Castro: This is 'really important year for me'

Starlin Castro batted a career-low .243 with a .284 on-base percentage last season. Scott Rovak/USA TODAY Sports

MESA, Ariz. -- Chicago Cubs shortstop Starlin Castro arrived at spring training on Wednesday in what he says is the best shape of his career after spending a month with a strength coach and hitting in the batting cages more than ever.

He's trying to put his career-worst 2013 season -- in which he batted just .243 with a .284 on-base percentage -- behind him.

"I feel really strong," Castro said before the first day of full squad workouts. "I worked really hard to prepare for this year. It's a really important year for me."

After getting in shape in his native Dominican Republic, Castro went to Bradenton, Fla., to hit at the IMG Academy. He watched video of his swing and then took a lot of batting practice.

"I watched everything," said Castro, who entered last season a career .297 hitter. "I try to figure out what happened last year."

Castro didn't reveal specifics but observers say he was caught "in between" trying to be more patient and trying to drive the ball where it was pitched. Scouts knew something was wrong when Castro would allow formerly hittable fastballs go right by him. He was the face of a losing team in 2013 as his defense suffered early in the season while his offense eventually landed him in the eighth spot in the lineup for a day in early August.
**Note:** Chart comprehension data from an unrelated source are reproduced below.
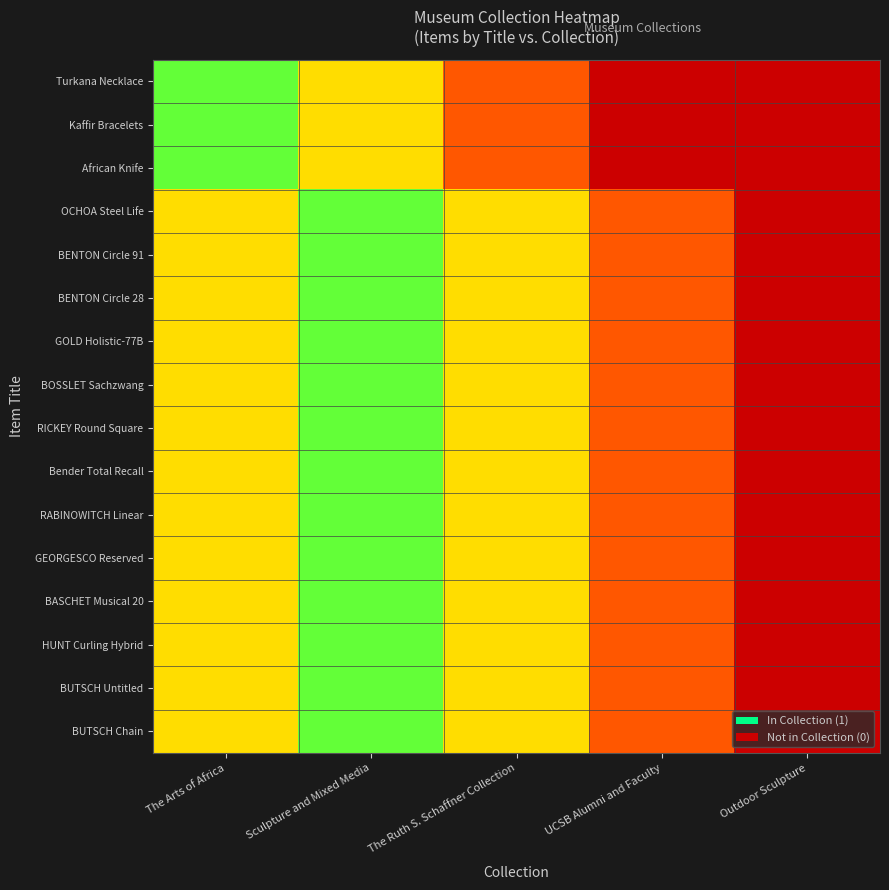

Which category has the highest value across all series?

The Arts of Africa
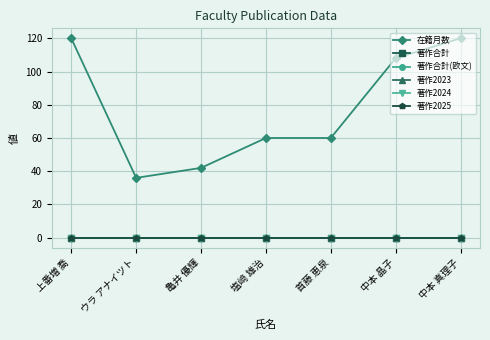

What position from the right is 亀井 優輝?

5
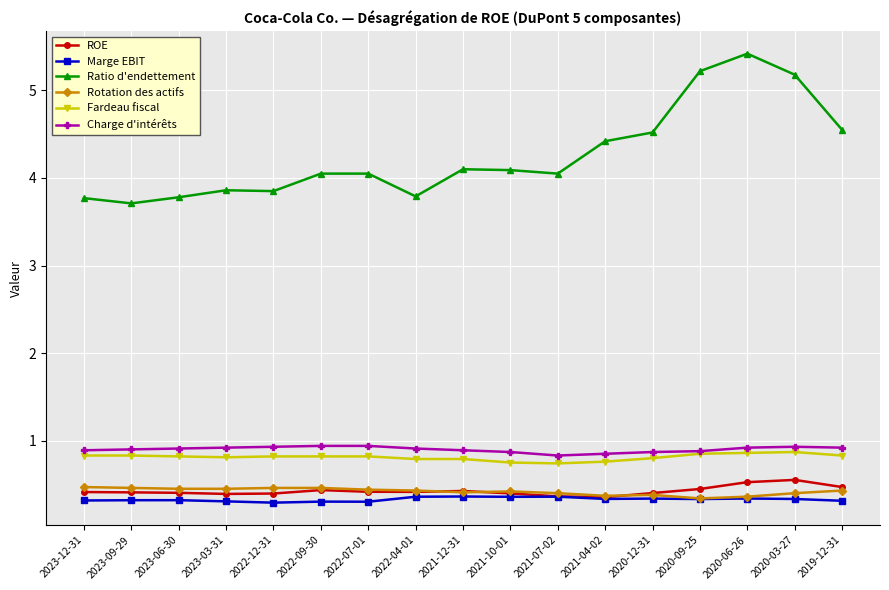

At which label does Ratio d'endettement reach its peak?

2020-06-26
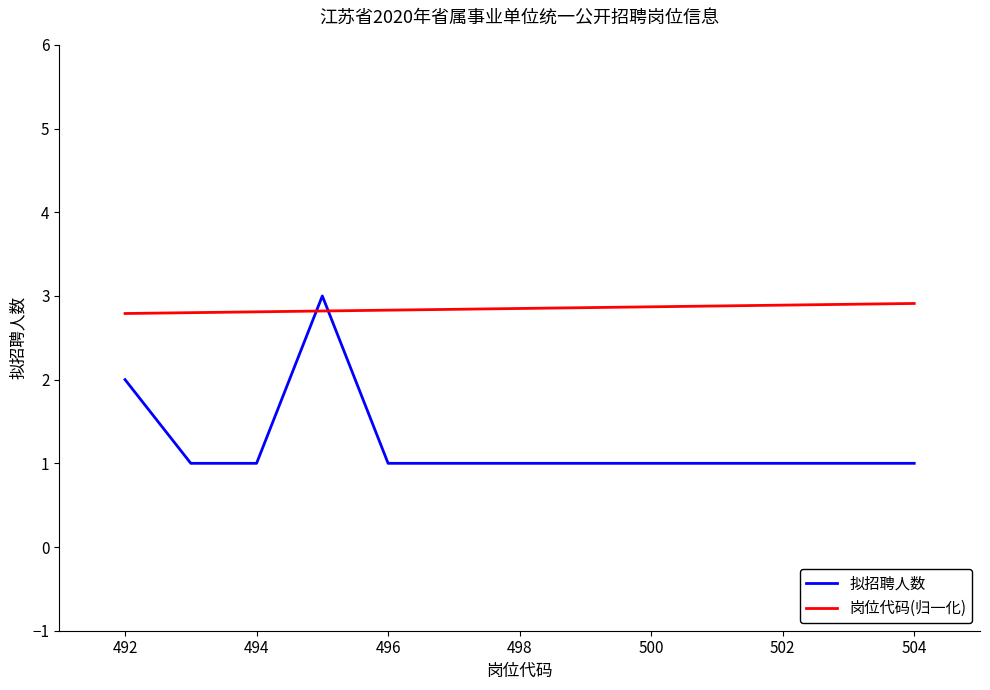

Count the 岗位代码(归一化) values in the range 2 to 3.

13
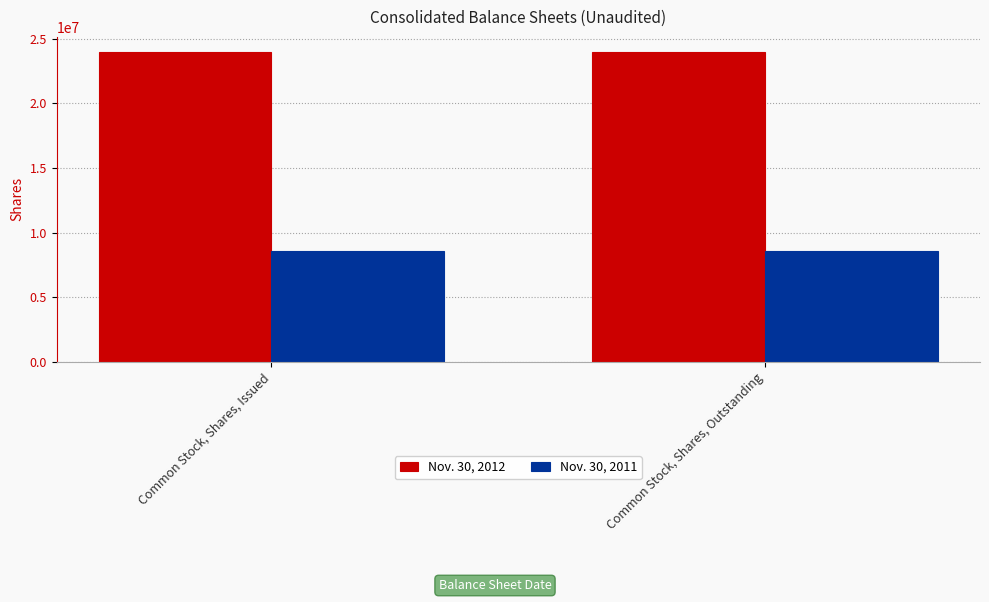

At how many categories does at least one series exceed 10040497?

2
After batting a season-worst .218 in the month of August, Castro righted the ship a bit with a .259 September, giving hope for a carry-over. But the pressure is on.

"We want him to improve his approaches in many facets of the game," manager Rick Renteria said on Tuesday.

Castro, who enters the second year of a seven-year, $60 million contract, gets a clean slate with his new manager. Renteria actually came to his defense after seeing a mental mistake from last season when Castro allowed a runner to score from third on a pop up behind short.

"Many players have done that over the course of their careers yet this is the biggest thing that's happened in the game of baseball," Renteria said. "It happens to the best of them. We just don't want it to happen as often. When you talk to all those guys they laugh about it now but unfortunately for this young man everyone decided this was the one to pick on. He was the one to make a big emphasis about what just occurred."

Of course, the reason Castro gets "picked" on is because of the pattern of mistakes as well as his overall regression. For now, he gets the backing of his manager.

"Every time that I talk to him he talks about positive things," Castro said.

But that doesn't mean Castro is going to get a free pass.

"It's incumbent on me now, if this has been a pattern, how am I going to take the next phase?," Renteria said.

If the hard work Castro put in this offseason pays off, then Renteria may not have anything to worry about and the Cubs can breathe a huge sigh of relief. A return to form for the two-time All-Star puts part of the team rebuilding process back on track. He and Anthony Rizzo are being counted on to lead the way now that veterans such as Alfonso Soriano and David DeJesus are gone.

"I'm one of the old guys in here," Castro said. "Me and Rizzo."

He was quick to point out he and Rizzo are old in a locker room now housing many of Cubs prospects from the minor leagues. But Castro is only 24 and could still have the prime of his career to look forward to. This season might be the telltale sign. He knows what he's up against.

"It's big," he said. "The expectations are pretty big."